Residents and business owners there were both hopeful and cautious this week, eager to hop back into a sense of normalcy, but worried about financial viability under regulations that exclude half of occupancy. Some restaurants, including the renowned Wintzell’s, are not ready to open at all. Others approached Monday with one eye on the balance sheet and one on the virus itself.

“Nobody is taking this thing lightly,” restaurateur Pete Blohme -- he is known as “Panini Pete” in South Alabama and owns four restaurants in Mobile and Baldwin counties -- said in a video he posted on Facebook to talk about the reopening.
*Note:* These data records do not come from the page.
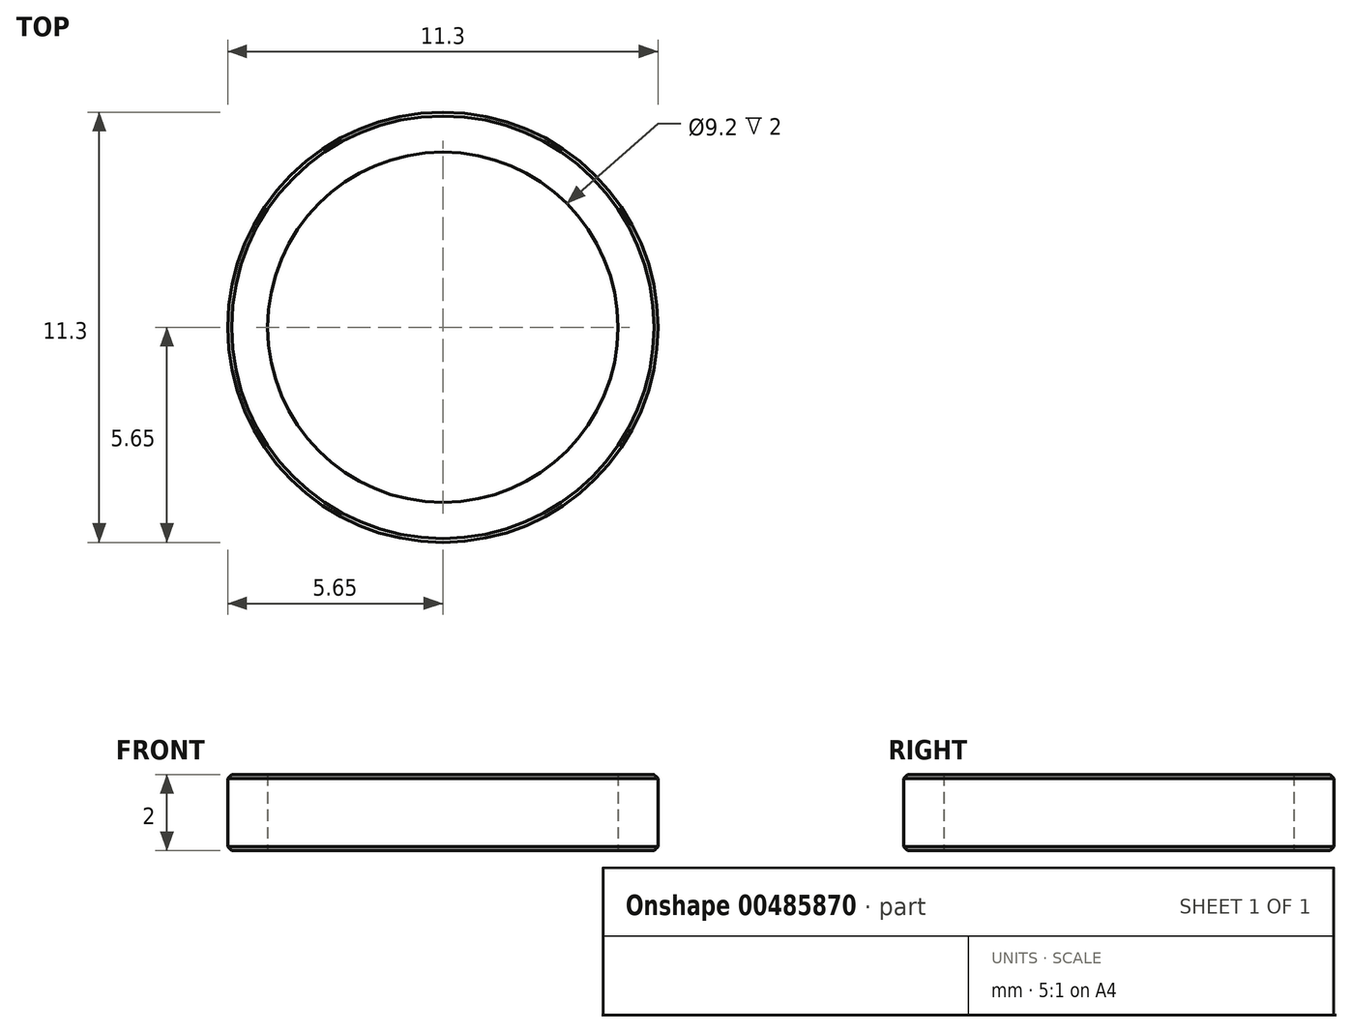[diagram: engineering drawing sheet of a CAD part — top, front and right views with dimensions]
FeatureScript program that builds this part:
annotation { "Feature Type Name" : "Feature", "Feature Type Description" : "" }
export const myFeature = defineFeature(function(context is Context, id is Id, definition is map)
    precondition{}
    {
        {
            var Q0;
            Q0=qCreatedBy(makeId("Top.planeOp"),FACE);
            var sketch = newSketch(context, id + "F0", { "sketchPlane" : qUnion([Q0])});
            skCircle(sketch, "E0", {"center": v(0, 0) * mm, "radius": 4.6 * mm});
            skCircle(sketch, "E1", {"center": v(0, 0) * mm, "radius": 5.65 * mm});
            skSolve(sketch);
        }
        {
            var Q0;
            Q0=makeQuery(id+"F0.imprint","IMPRINT",FACE,{"disambiguationData":[TD([[makeQuery(id+"F0.imprint","IMPRINT",EDGE,{"derivedFrom":sQuery(id+"F0.wireOp",EDGE,"E0")}),-1.0]])]});
            extrude(context, id + "F1", {"entities" : qUnion([Q0]), "depth" : 2 * mm, "offsetDistance" : 25 * mm});
        }
        {
            var Q0;
            Q0=makeQuery(id+"F1.opExtrude","CAP_EDGE",EDGE,{"disambiguationData":[OSD([sQuery(id+"F0.wireOp",EDGE,"E1")])],"isStart":false});
            var Q1;
            Q1=makeQuery(id+"F1.opExtrude","CAP_EDGE",EDGE,{"disambiguationData":[OSD([sQuery(id+"F0.wireOp",EDGE,"E1")])],"isStart":true});
            chamfer(context, id + "F2", {"entities" : qUnion([Q0, Q1]), "width" : 0.1 * mm, "tangentPropagation" : true});
        }
    });
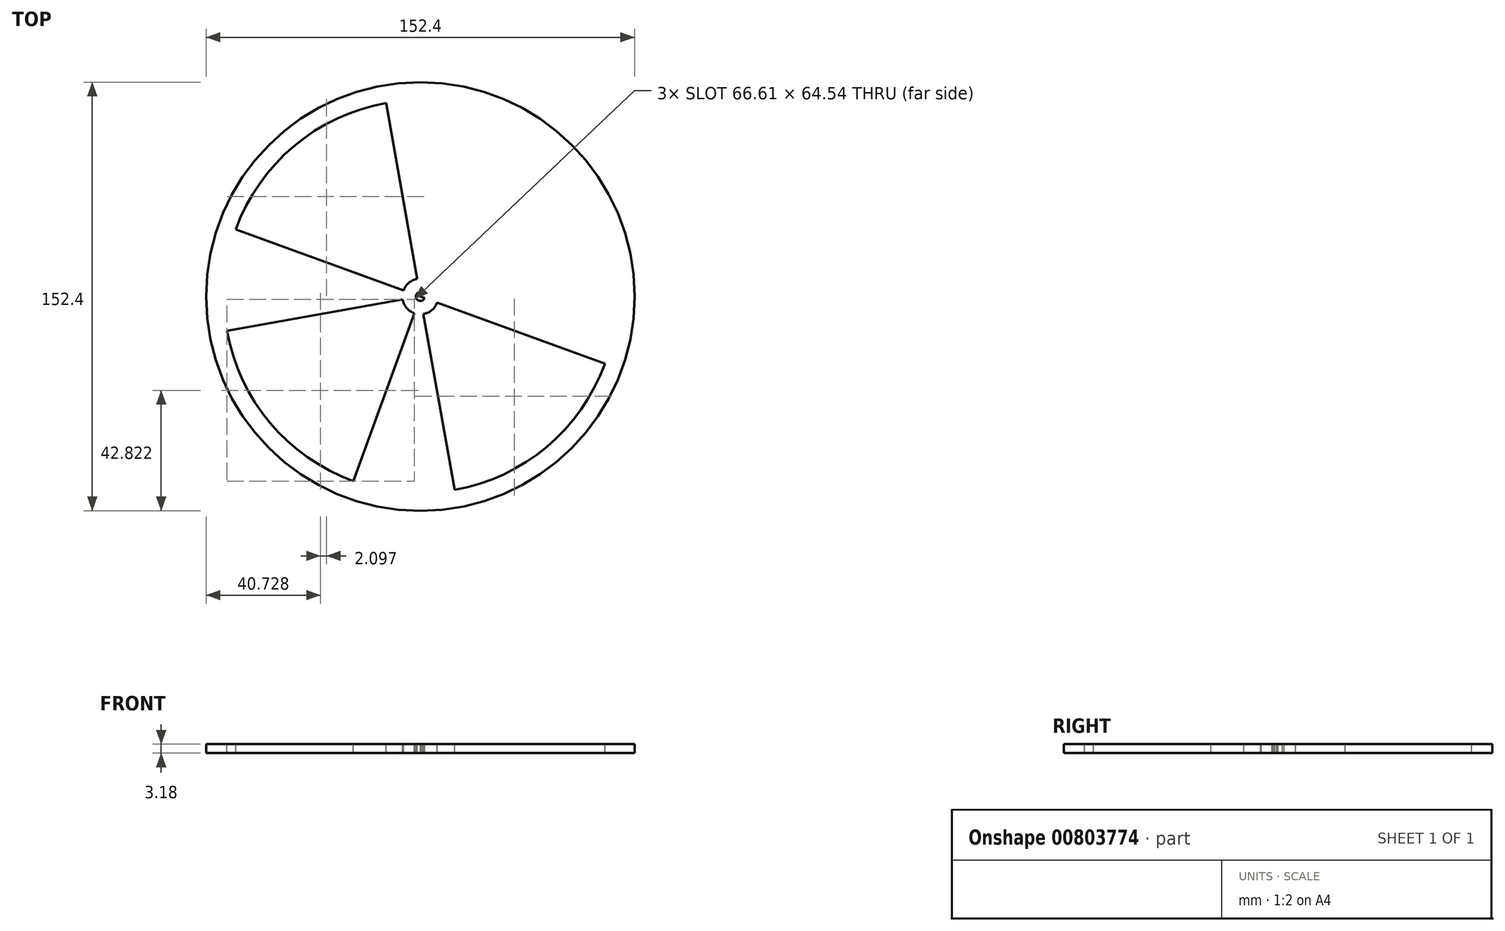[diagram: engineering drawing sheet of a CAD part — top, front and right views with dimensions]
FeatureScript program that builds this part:
annotation { "Feature Type Name" : "Feature", "Feature Type Description" : "" }
export const myFeature = defineFeature(function(context is Context, id is Id, definition is map)
    precondition{}
    {
        {
            var Q0;
            Q0=qCreatedBy(makeId("Top.planeOp"),FACE);
            var sketch = newSketch(context, id + "F0", { "sketchPlane" : qUnion([Q0])});
            skCircle(sketch, "E0", {"center": v(-57.7, 32.64) * mm, "radius": 76.2 * mm});
            skSolve(sketch);
        }
        {
            var Q0;
            Q0=makeQuery(id+"F0.imprint","IMPRINT",FACE,{"disambiguationData":[TD([[makeQuery(id+"F0.imprint","IMPRINT",EDGE,{"derivedFrom":sQuery(id+"F0.wireOp",EDGE,"E0")}),1.0]])]});
            extrude(context, id + "F1", {"entities" : qUnion([Q0]), "depth" : 3.17 * mm, "offsetDistance" : 25.4 * mm});
        }
        {
            var Q0;
            Q0=makeQuery(id+"F1.opExtrude","CAP_FACE",FACE,{"disambiguationData":[OSD([sQuery(id+"F0.wireOp",EDGE,"E0")])],"isStart":false});
            var sketch = newSketch(context, id + "F2", { "sketchPlane" : qUnion([Q0])});
            skCircle(sketch, "E1", {"center": v(-57.7, 32.64) * mm, "radius": 69.85 * mm});
            skLineSegment(sketch, "E2", {"start": v(-69.86, 101.42) * mm, "end": v(-57.7, 32.64) * mm});
            skLineSegment(sketch, "E3", {"start": v(-57.7, 32.64) * mm, "end": v(11.09, 44.8) * mm});
            skLineSegment(sketch, "E4", {"start": v(11.09, 44.8) * mm, "end": v(-126.48, 20.47) * mm});
            skLineSegment(sketch, "E5", {"start": v(-57.7, 32.64) * mm, "end": v(-45.53, -36.14) * mm});
            skLineSegment(sketch, "E6", {"start": v(7.95, 8.79) * mm, "end": v(-57.7, 32.64) * mm});
            skLineSegment(sketch, "E7", {"start": v(-57.7, 32.64) * mm, "end": v(-123.35, 56.5) * mm});
            skCircle(sketch, "E8", {"center": v(-57.7, 32.64) * mm, "radius": 6.35 * mm});
            skCircle(sketch, "E9", {"center": v(-57.7, 32.64) * mm, "radius": 1.59 * mm});
            skLineSegment(sketch, "E10", {"start": v(-57.7, 32.64) * mm, "end": v(-81.55, -33.01) * mm});
            skLineSegment(sketch, "E11", {"start": v(-81.55, -33.01) * mm, "end": v(-33.84, 98.3) * mm});
            skSolve(sketch);
        }
        {
            var Q0;
            {var subQ0=sQuery(id+"F2.wireOp",EDGE,"E4");var subQ1=sQuery(id+"F2.wireOp",EDGE,"E1");var subQ2=makeQuery(id+"F2.imprint","INTERSECT",VERTEX,{"disambiguationData":[OD(1.0)],"derivedFrom":[subQ1,subQ0]});Q0=makeQuery(id+"F2.imprint","IMPRINT",FACE,{"disambiguationData":[TD([[makeQuery(id+"F2.imprint","IMPRINT",EDGE,{"disambiguationData":[TD([[subQ2,-1.0]])],"derivedFrom":subQ1}),1.0]])]});}
            var Q1;
            {var subQ0=sQuery(id+"F2.wireOp",EDGE,"E2");var subQ1=sQuery(id+"F2.wireOp",EDGE,"E1");var subQ2=makeQuery(id+"F2.imprint","INTERSECT",VERTEX,{"derivedFrom":[subQ1,subQ0]});Q1=makeQuery(id+"F2.imprint","IMPRINT",FACE,{"disambiguationData":[TD([[makeQuery(id+"F2.imprint","IMPRINT",EDGE,{"disambiguationData":[TD([[subQ2,-1.0]])],"derivedFrom":subQ1}),1.0]])]});}
            var Q2;
            {var subQ0=sQuery(id+"F2.wireOp",EDGE,"E5");var subQ1=sQuery(id+"F2.wireOp",EDGE,"E1");var subQ2=makeQuery(id+"F2.imprint","INTERSECT",VERTEX,{"derivedFrom":[subQ1,subQ0]});Q2=makeQuery(id+"F2.imprint","IMPRINT",FACE,{"disambiguationData":[TD([[makeQuery(id+"F2.imprint","IMPRINT",EDGE,{"disambiguationData":[TD([[subQ2,-1.0]])],"derivedFrom":subQ1}),1.0]])]});}
            var Q3;
            {var subQ0=sQuery(id+"F2.wireOp",EDGE,"E4");var subQ1=sQuery(id+"F2.wireOp",EDGE,"E1");var subQ2=makeQuery(id+"F2.imprint","INTERSECT",VERTEX,{"disambiguationData":[OD(0.0)],"derivedFrom":[subQ1,subQ0]});Q3=makeQuery(id+"F2.imprint","IMPRINT",FACE,{"disambiguationData":[TD([[makeQuery(id+"F2.imprint","IMPRINT",EDGE,{"disambiguationData":[TD([[subQ2,-1.0]])],"derivedFrom":subQ1}),1.0]])]});}
            extrude(context, id + "F3", {"entities" : qUnion([Q0, Q1, Q2, Q3]), "operationType" : NewBodyOperationType.REMOVE, "oppositeDirection" : true, "depth" : 25.4 * mm, "offsetDistance" : 25.4 * mm});
        }
        {
            var Q0;
            {var subQ1=sQuery(id+"F2.wireOp",EDGE,"E5");var subQ3=sQuery(id+"F2.wireOp",EDGE,"E9");var subQ4=makeQuery(id+"F2.imprint","INTERSECT",VERTEX,{"derivedFrom":[subQ1,subQ3]});Q0=makeQuery(id+"F2.imprint","IMPRINT",FACE,{"disambiguationData":[TD([[makeQuery(id+"F2.imprint","IMPRINT",EDGE,{"disambiguationData":[TD([[subQ4,-1.0]])],"derivedFrom":subQ3}),1.0]])]});}
            var Q1;
            {var subQ1=sQuery(id+"F2.wireOp",EDGE,"E4");var subQ3=sQuery(id+"F2.wireOp",EDGE,"E9");var subQ4=makeQuery(id+"F2.imprint","INTERSECT",VERTEX,{"disambiguationData":[OD(0.0)],"derivedFrom":[subQ1,subQ3]});Q1=makeQuery(id+"F2.imprint","IMPRINT",FACE,{"disambiguationData":[TD([[makeQuery(id+"F2.imprint","IMPRINT",EDGE,{"disambiguationData":[TD([[subQ4,1.0]])],"derivedFrom":subQ3}),1.0]])]});}
            var Q2;
            {var subQ1=sQuery(id+"F2.wireOp",EDGE,"E4");var subQ3=sQuery(id+"F2.wireOp",EDGE,"E9");var subQ4=makeQuery(id+"F2.imprint","INTERSECT",VERTEX,{"disambiguationData":[OD(0.0)],"derivedFrom":[subQ1,subQ3]});Q2=makeQuery(id+"F2.imprint","IMPRINT",FACE,{"disambiguationData":[TD([[makeQuery(id+"F2.imprint","IMPRINT",EDGE,{"disambiguationData":[TD([[subQ4,-1.0]])],"derivedFrom":subQ3}),1.0]])]});}
            var Q3;
            {var subQ1=sQuery(id+"F2.wireOp",EDGE,"E2");var subQ3=sQuery(id+"F2.wireOp",EDGE,"E9");var subQ4=makeQuery(id+"F2.imprint","INTERSECT",VERTEX,{"derivedFrom":[subQ1,subQ3]});Q3=makeQuery(id+"F2.imprint","IMPRINT",FACE,{"disambiguationData":[TD([[makeQuery(id+"F2.imprint","IMPRINT",EDGE,{"disambiguationData":[TD([[subQ4,1.0]])],"derivedFrom":subQ3}),1.0]])]});}
            var Q4;
            {var subQ1=sQuery(id+"F2.wireOp",EDGE,"E2");var subQ3=sQuery(id+"F2.wireOp",EDGE,"E9");var subQ4=makeQuery(id+"F2.imprint","INTERSECT",VERTEX,{"derivedFrom":[subQ1,subQ3]});Q4=makeQuery(id+"F2.imprint","IMPRINT",FACE,{"disambiguationData":[TD([[makeQuery(id+"F2.imprint","IMPRINT",EDGE,{"disambiguationData":[TD([[subQ4,-1.0]])],"derivedFrom":subQ3}),1.0]])]});}
            var Q5;
            {var subQ1=sQuery(id+"F2.wireOp",EDGE,"E4");var subQ3=sQuery(id+"F2.wireOp",EDGE,"E9");var subQ4=makeQuery(id+"F2.imprint","INTERSECT",VERTEX,{"disambiguationData":[OD(1.0)],"derivedFrom":[subQ1,subQ3]});Q5=makeQuery(id+"F2.imprint","IMPRINT",FACE,{"disambiguationData":[TD([[makeQuery(id+"F2.imprint","IMPRINT",EDGE,{"disambiguationData":[TD([[subQ4,1.0]])],"derivedFrom":subQ3}),1.0]])]});}
            var Q6;
            {var subQ1=sQuery(id+"F2.wireOp",EDGE,"E4");var subQ3=sQuery(id+"F2.wireOp",EDGE,"E9");var subQ4=makeQuery(id+"F2.imprint","INTERSECT",VERTEX,{"disambiguationData":[OD(1.0)],"derivedFrom":[subQ1,subQ3]});Q6=makeQuery(id+"F2.imprint","IMPRINT",FACE,{"disambiguationData":[TD([[makeQuery(id+"F2.imprint","IMPRINT",EDGE,{"disambiguationData":[TD([[subQ4,-1.0]])],"derivedFrom":subQ3}),1.0]])]});}
            var Q7;
            {var subQ1=sQuery(id+"F2.wireOp",EDGE,"E5");var subQ3=sQuery(id+"F2.wireOp",EDGE,"E9");var subQ4=makeQuery(id+"F2.imprint","INTERSECT",VERTEX,{"derivedFrom":[subQ1,subQ3]});Q7=makeQuery(id+"F2.imprint","IMPRINT",FACE,{"disambiguationData":[TD([[makeQuery(id+"F2.imprint","IMPRINT",EDGE,{"disambiguationData":[TD([[subQ4,1.0]])],"derivedFrom":subQ3}),1.0]])]});}
            extrude(context, id + "F4", {"entities" : qUnion([Q0, Q1, Q2, Q3, Q4, Q5, Q6, Q7]), "operationType" : NewBodyOperationType.REMOVE, "oppositeDirection" : true, "depth" : 25.4 * mm, "offsetDistance" : 25.4 * mm});
        }
    });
“The coronavirus hasn’t gone away,” he said. “It’s not something we need to fear. It’s something we need to respect.”

Restaurants are able to control their environments much easier than other retail venues, he said. They can control where patrons sit and how far apart they remain, among other things. These days Blohme will serve them with minimal staff and limited ingredients.

“We’re going to keep the crew safe, the public safe as we move to a new phase,” he said.

The mood in North Alabama, which has largely been spared from epidemic, was a little less cautious, but not exactly carefree. Madison County has confirmed a total of 247 cases and only four deaths from coronavirus – a 10th of those in far-smaller Tallapoosa County in south-central Alabama.

Many residents in Madison County seemed eager to shop and to dine out, but even there it was unclear if they are so ready that they will embrace reopening in large numbers. Redstone Arsenal remained largely shut down, so it is all but impossible for the rest of Huntsville to reopen.

Huntsville Mayor Tommy Battle has urged “personal responsibility,” and encouraged residents to stay home if they don’t feel comfortable. He warned a few days ago that reopening will likely “be a slow build.”

Pressure to “reopen the economy,” as the politicians have come to call it, has grown steadily in recent weeks, even as the 14-day moving average of coronavirus cases in Alabama has largely trended upward. The number of cases on May 7 – a day before Gov. Kay Ivey loosened the restrictions – was the highest day yet for coronavirus confirmations.

The state has now passed 400 deaths from coronavirus, and is poised to cross the 10,000 count for infections.

In Birmingham, Sarris will do all he can. He continues to serve the diners who want to eat in, and still offers curbside pickup. He wishes, though, that Alabama had waited another week before leaping into the water.

“I told somebody it’s like we’re on the Titanic and we are going down and the government has all the life jackets,” he said. “They keep telling us ‘We’ll give them to you soon.’”

It makes it hard to step right back in, because every level of government has given assurances and orders, and most have quickly changed them.

“The West Wing has the virus and doesn’t wear masks, but tells us to wear masks,” he said. “It is crazy. I feel like we’re doing all this by the seat of our pants.”

That’s what bothers him most as Alabama tries to rush toward reopening. He doesn’t know who to believe, and he doesn’t think the politicians know either. Few of us do. So facing financial or public health catastrophe, we rush to save ourselves. Or – depending on who you trust -- just the opposite.

“Half of us belong in an asylum,” he said. “I’m just not sure which half.”